# Really new to this "root" thing you got going here.



## Zxellon (Apr 24, 2013)

Hey everyone! I hope you can help me with a problem I've run into...

I just got the Note II refurbished through AT&T for about 99 cents, i really couldnt pass on that. I have really been wanting to try using my PS3 controller with it to play games on my computer using Kainy. problem is, I need to root my device to use the controller bluetooth, and i wanted to use AOKP. From what I have seen and need to borrow a friend cable to sync the controller, and spend around $4 for the app to connect the thing via bluetooth.

I went out today and took back most of my unused xbox 360 games and wireless controllers to get my brother a wired 360 one for darksouls and myself something that would work with my phone (though i wish it were an xbox 360 one, its not a big deal really). Maybe there is a way to use a xbox360 controller with the phone and I don't know it yet.

I have been unsure as to how to go about rooting my phone. i have asked around but most of my friends and classmates point me to a general webpage or forum, to which I find difficult to navigate. Before I start spending money on things, I just want to know what is necessary to make my phone into a friggin awesome unicorn. What do i need to buy, what i need to download, and so forth. im pretty sure i can use just a xbox 360 controller, i just wouldnt know how to go about that, and i only know about the PS3 controller cause I have seem people using it, though I would prefer it if I could use the 360 controller with my phone, as i plan on using Kainy and most the games i own use the 360 controller natively.

Any help or pointers in the right direction would be awesome. Sorry if this isn't the right place to place this, and for this being really really long!

tldr how to root Note II (AT&T) to AOKP and use controllers for Kainy

Christopher


----------



## carassius (Feb 18, 2012)

Welcome to the forum.

You state you have a Samsung Note II, so you should post here: http://rootzwiki.com/forum/538-galaxy-note-2/

Or, possibly, a mod can move it for you.


----------



## Lanmonster (May 9, 2012)

Google the first part of your tl;dr. How to root at &t note 2.
Welcome to the forums


----------



## Zxellon (Apr 24, 2013)

How do I contact a mod to move this over to the note 2 foums?

I searched Google for how to root the phone, all I could find were videos from last year and those may be outdated by then, and even then none of them cover how to apply AOKP to the phone. I am still unsure if i need to root it to use the xbox 360, or ps3 controller with the phone, which would be only reason i was trying to do this in the first place.
——————————
*EXERCISE DESCRIPTION*
Continue the forum thread about rooting an AT&T Note II for controller use, beginning after its last post.

*SOURCE MATERIAL*
——————————
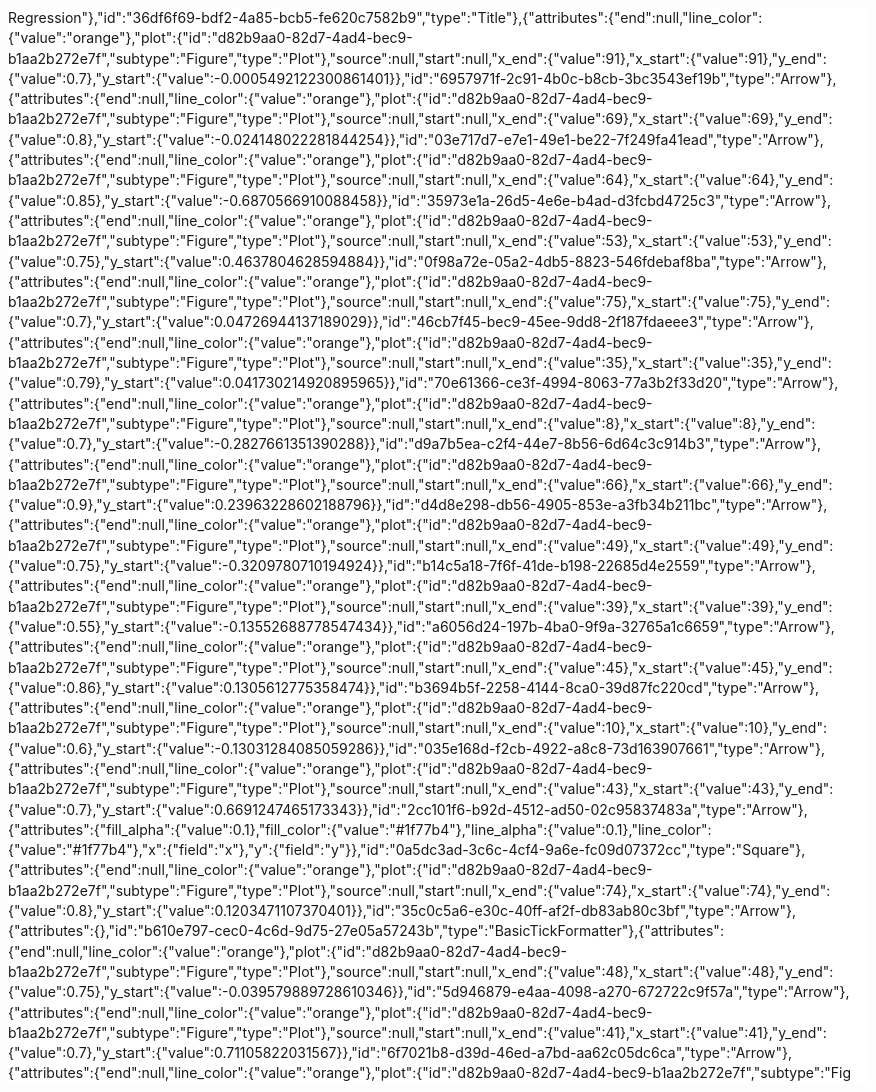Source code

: Regression"},"id":"36df6f69-bdf2-4a85-bcb5-fe620c7582b9","type":"Title"},{"attributes":{"end":null,"line_color":{"value":"orange"},"plot":{"id":"d82b9aa0-82d7-4ad4-bec9-b1aa2b272e7f","subtype":"Figure","type":"Plot"},"source":null,"start":null,"x_end":{"value":91},"x_start":{"value":91},"y_end":{"value":0.7},"y_start":{"value":-0.0005492122300861401}},"id":"6957971f-2c91-4b0c-b8cb-3bc3543ef19b","type":"Arrow"},{"attributes":{"end":null,"line_color":{"value":"orange"},"plot":{"id":"d82b9aa0-82d7-4ad4-bec9-b1aa2b272e7f","subtype":"Figure","type":"Plot"},"source":null,"start":null,"x_end":{"value":69},"x_start":{"value":69},"y_end":{"value":0.8},"y_start":{"value":-0.024148022281844254}},"id":"03e717d7-e7e1-49e1-be22-7f249fa41ead","type":"Arrow"},{"attributes":{"end":null,"line_color":{"value":"orange"},"plot":{"id":"d82b9aa0-82d7-4ad4-bec9-b1aa2b272e7f","subtype":"Figure","type":"Plot"},"source":null,"start":null,"x_end":{"value":64},"x_start":{"value":64},"y_end":{"value":0.85},"y_start":{"value":-0.6870566910088458}},"id":"35973e1a-26d5-4e6e-b4ad-d3fcbd4725c3","type":"Arrow"},{"attributes":{"end":null,"line_color":{"value":"orange"},"plot":{"id":"d82b9aa0-82d7-4ad4-bec9-b1aa2b272e7f","subtype":"Figure","type":"Plot"},"source":null,"start":null,"x_end":{"value":53},"x_start":{"value":53},"y_end":{"value":0.75},"y_start":{"value":0.4637804628594884}},"id":"0f98a72e-05a2-4db5-8823-546fdebaf8ba","type":"Arrow"},{"attributes":{"end":null,"line_color":{"value":"orange"},"plot":{"id":"d82b9aa0-82d7-4ad4-bec9-b1aa2b272e7f","subtype":"Figure","type":"Plot"},"source":null,"start":null,"x_end":{"value":75},"x_start":{"value":75},"y_end":{"value":0.7},"y_start":{"value":0.04726944137189029}},"id":"46cb7f45-bec9-45ee-9dd8-2f187fdaeee3","type":"Arrow"},{"attributes":{"end":null,"line_color":{"value":"orange"},"plot":{"id":"d82b9aa0-82d7-4ad4-bec9-b1aa2b272e7f","subtype":"Figure","type":"Plot"},"source":null,"start":null,"x_end":{"value":35},"x_start":{"value":35},"y_end":{"value":0.79},"y_start":{"value":0.041730214920895965}},"id":"70e61366-ce3f-4994-8063-77a3b2f33d20","type":"Arrow"},{"attributes":{"end":null,"line_color":{"value":"orange"},"plot":{"id":"d82b9aa0-82d7-4ad4-bec9-b1aa2b272e7f","subtype":"Figure","type":"Plot"},"source":null,"start":null,"x_end":{"value":8},"x_start":{"value":8},"y_end":{"value":0.7},"y_start":{"value":-0.2827661351390288}},"id":"d9a7b5ea-c2f4-44e7-8b56-6d64c3c914b3","type":"Arrow"},{"attributes":{"end":null,"line_color":{"value":"orange"},"plot":{"id":"d82b9aa0-82d7-4ad4-bec9-b1aa2b272e7f","subtype":"Figure","type":"Plot"},"source":null,"start":null,"x_end":{"value":66},"x_start":{"value":66},"y_end":{"value":0.9},"y_start":{"value":0.23963228602188796}},"id":"d4d8e298-db56-4905-853e-a3fb34b211bc","type":"Arrow"},{"attributes":{"end":null,"line_color":{"value":"orange"},"plot":{"id":"d82b9aa0-82d7-4ad4-bec9-b1aa2b272e7f","subtype":"Figure","type":"Plot"},"source":null,"start":null,"x_end":{"value":49},"x_start":{"value":49},"y_end":{"value":0.75},"y_start":{"value":-0.3209780710194924}},"id":"b14c5a18-7f6f-41de-b198-22685d4e2559","type":"Arrow"},{"attributes":{"end":null,"line_color":{"value":"orange"},"plot":{"id":"d82b9aa0-82d7-4ad4-bec9-b1aa2b272e7f","subtype":"Figure","type":"Plot"},"source":null,"start":null,"x_end":{"value":39},"x_start":{"value":39},"y_end":{"value":0.55},"y_start":{"value":-0.13552688778547434}},"id":"a6056d24-197b-4ba0-9f9a-32765a1c6659","type":"Arrow"},{"attributes":{"end":null,"line_color":{"value":"orange"},"plot":{"id":"d82b9aa0-82d7-4ad4-bec9-b1aa2b272e7f","subtype":"Figure","type":"Plot"},"source":null,"start":null,"x_end":{"value":45},"x_start":{"value":45},"y_end":{"value":0.86},"y_start":{"value":0.1305612775358474}},"id":"b3694b5f-2258-4144-8ca0-39d87fc220cd","type":"Arrow"},{"attributes":{"end":null,"line_color":{"value":"orange"},"plot":{"id":"d82b9aa0-82d7-4ad4-bec9-b1aa2b272e7f","subtype":"Figure","type":"Plot"},"source":null,"start":null,"x_end":{"value":10},"x_start":{"value":10},"y_end":{"value":0.6},"y_start":{"value":-0.13031284085059286}},"id":"035e168d-f2cb-4922-a8c8-73d163907661","type":"Arrow"},{"attributes":{"end":null,"line_color":{"value":"orange"},"plot":{"id":"d82b9aa0-82d7-4ad4-bec9-b1aa2b272e7f","subtype":"Figure","type":"Plot"},"source":null,"start":null,"x_end":{"value":43},"x_start":{"value":43},"y_end":{"value":0.7},"y_start":{"value":0.6691247465173343}},"id":"2cc101f6-b92d-4512-ad50-02c95837483a","type":"Arrow"},{"attributes":{"fill_alpha":{"value":0.1},"fill_color":{"value":"#1f77b4"},"line_alpha":{"value":0.1},"line_color":{"value":"#1f77b4"},"x":{"field":"x"},"y":{"field":"y"}},"id":"0a5dc3ad-3c6c-4cf4-9a6e-fc09d07372cc","type":"Square"},{"attributes":{"end":null,"line_color":{"value":"orange"},"plot":{"id":"d82b9aa0-82d7-4ad4-bec9-b1aa2b272e7f","subtype":"Figure","type":"Plot"},"source":null,"start":null,"x_end":{"value":74},"x_start":{"value":74},"y_end":{"value":0.8},"y_start":{"value":0.1203471107370401}},"id":"35c0c5a6-e30c-40ff-af2f-db83ab80c3bf","type":"Arrow"},{"attributes":{},"id":"b610e797-cec0-4c6d-9d75-27e05a57243b","type":"BasicTickFormatter"},{"attributes":{"end":null,"line_color":{"value":"orange"},"plot":{"id":"d82b9aa0-82d7-4ad4-bec9-b1aa2b272e7f","subtype":"Figure","type":"Plot"},"source":null,"start":null,"x_end":{"value":48},"x_start":{"value":48},"y_end":{"value":0.75},"y_start":{"value":-0.039579889728610346}},"id":"5d946879-e4aa-4098-a270-672722c9f57a","type":"Arrow"},{"attributes":{"end":null,"line_color":{"value":"orange"},"plot":{"id":"d82b9aa0-82d7-4ad4-bec9-b1aa2b272e7f","subtype":"Figure","type":"Plot"},"source":null,"start":null,"x_end":{"value":41},"x_start":{"value":41},"y_end":{"value":0.7},"y_start":{"value":0.71105822031567}},"id":"6f7021b8-d39d-46ed-a7bd-aa62c05dc6ca","type":"Arrow"},{"attributes":{"end":null,"line_color":{"value":"orange"},"plot":{"id":"d82b9aa0-82d7-4ad4-bec9-b1aa2b272e7f","subtype":"Fig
——————————
*ANSWER FOR THIS EXERCISE*
----------



## Lanmonster (May 9, 2012)

To contact a mod, there is a link at the top of the page that says "contact us". Click it and tell them what you want done and they will do their best.
The root methods *should* still work (I don't have that device so I don't know)
Once you have the phone rooted, bootloader unlocked, and have a custom recovery, just download the correct zip for your device and flash it in recovery. Jubakuba has a guide on flashing if you need it.

About you're last thing, I'm unsure of what you're trying to accomplish. Have you tried to use the controller(s) on your stock device?


----------



## sk3litor (Oct 3, 2011)

The whole controller thing I'm not sure about but as far as rooting goes you'd have to find a very updated way. I myself have been looking for a way to do it. I know Adam outler had a way but then Verizon patched it and the last I heard he was trying to fix his curious method. But you're on att so that might not apply to you. But getting a custom rom is the easy part. Once you're unlocked and rooted you will have what's called a custom recovery (which will be explained in the unlocking/routing process most likely). Then just go to the aokp website or various places to get the ROM, down load it to your phone and install it through the afore mentioned custom recovery. Very very simple. As I said the only hard part is finding the most up to date unlocking rooting method that has not been patched by the carrier. Again as for the controller I couldn't help except to say that I would think you could just connect any Bluetooth controller through.... Well Bluetooth.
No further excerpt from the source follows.